Big Alcohol Is #COVIDwashing the Vaccine

The public health community often sections off its prevention efforts on two types of harm: communicable and non-communicable disease. Communicable diseases are contagious, e.g. bacteria and viruses. Noncommunicable diseases are the consequences of lifestyle harms, e.g. drug overdose and heart disease. CoVID-19 threatens to be the defining communicable disease crisis for half the world's population. Alcohol harm forms a long-standing, ever-increasing threat to every generation.

Leave it to Big Alcohol, then, to shove the latter on those trying to deal with the former.

As the COVID-19 vaccine gets widely distributed in the United States, global alcohol corporations are taking note and taking advantage. Annheuser-Busch InBev, fresh off a remarkably sleazy lie over donating all of its Super Bowl ad space to vaccine awareness, is now offering free beers to anyone providing proof of vaccination. That proof must be provided online along with full name, email address, and date of birth. This is not so Budweiser can verify vaccine status (legally, Budweiser can't do that regardless), it's so they can collect marketing information.

Faux craft brewer Sam Adams is doing the same in exchange for an Instagram bump. The state of New Jersey is doing the same, and while most people not from Philadelphia agree there is less harm derived from promoting New Jersey than from promoting alcohol, state sponsorship of drinking threatens to create more lasting concerns. All of these associations between drinking and COVID-19 vaccines create a three-fold problem.

First, they are #COVIDwashing. For the past year and change, the United States has been awash in alcohol companies trying to increase their profits amidst increases in binge drinking and psychological distress. State governments have been complicit in this, culminating in legislative disasters like California's current attempts to massively deregulate alcohol sales. And the worst companies (Annheuser-Busch, you're up again) have attempted to directly tie alcohol to public health.

Second, alcohol use has likely worsened the scope of the pandemic.  Alcohol suppresses the immune system, making heavier drinkers more likely to contract the virus and develop higher viral load.
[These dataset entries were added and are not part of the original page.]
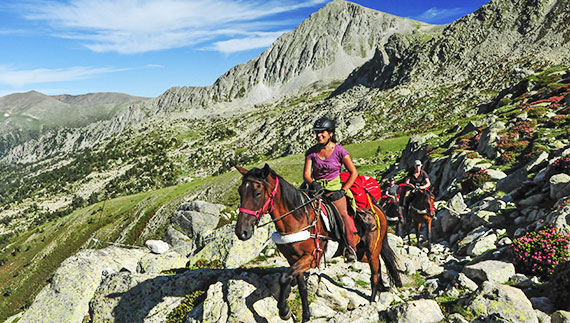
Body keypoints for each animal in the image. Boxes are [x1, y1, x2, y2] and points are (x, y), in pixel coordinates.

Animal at [233, 166, 402, 322]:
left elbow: (284, 277)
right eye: (240, 191)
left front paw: (284, 311)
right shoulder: (293, 259)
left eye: (257, 193)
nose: (241, 232)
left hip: (372, 248)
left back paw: (372, 301)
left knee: (374, 271)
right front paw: (305, 316)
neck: (297, 219)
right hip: (361, 252)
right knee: (377, 265)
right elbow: (301, 287)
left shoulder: (311, 257)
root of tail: (377, 209)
Densely packed bars and clubs have created the ideal spaces for person-to-person transmission, especially when intoxication makes it easier to neglect social distancing, masking, and other protective behaviors. On top of that, alcohol causes inflammation, and lung inflammation--specifically, suffocation as inflamed lungs fill with pus and fluid--is the primary driver of death from the disease.
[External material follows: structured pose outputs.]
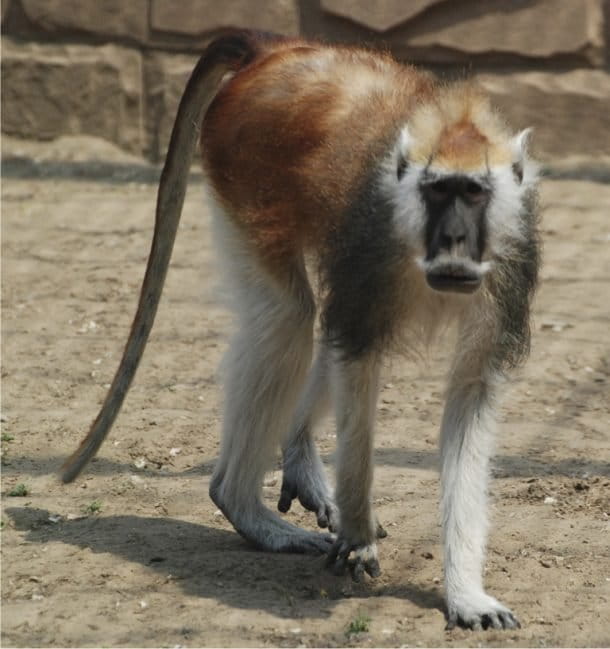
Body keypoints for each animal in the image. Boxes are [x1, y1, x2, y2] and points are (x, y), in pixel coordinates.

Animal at [61, 30, 540, 631]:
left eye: (474, 193)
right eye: (437, 192)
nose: (454, 237)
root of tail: (274, 49)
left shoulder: (508, 268)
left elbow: (469, 396)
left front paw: (466, 592)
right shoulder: (369, 247)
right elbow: (355, 356)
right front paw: (358, 533)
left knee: (307, 325)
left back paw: (293, 454)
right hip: (239, 164)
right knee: (289, 316)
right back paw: (242, 505)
But the worst aspect of this is the threat that alcohol may impair the development of immunity. Heavy drinking very clearly inhibits immune response, and having a strong initial immune response is fundamental lasting immunity. It is not clear that one free beer makes a difference, but following it up with two incontrovertibly puts a damper on immune function.

The pandemic still blazes worldwide, including in the United States. The vaccine shows promise to slow the tide of harm. The country still needs real leadership, however, to not help Big Alcohol--the merchants of a harm that every generation experiences, and which will never have a vaccine.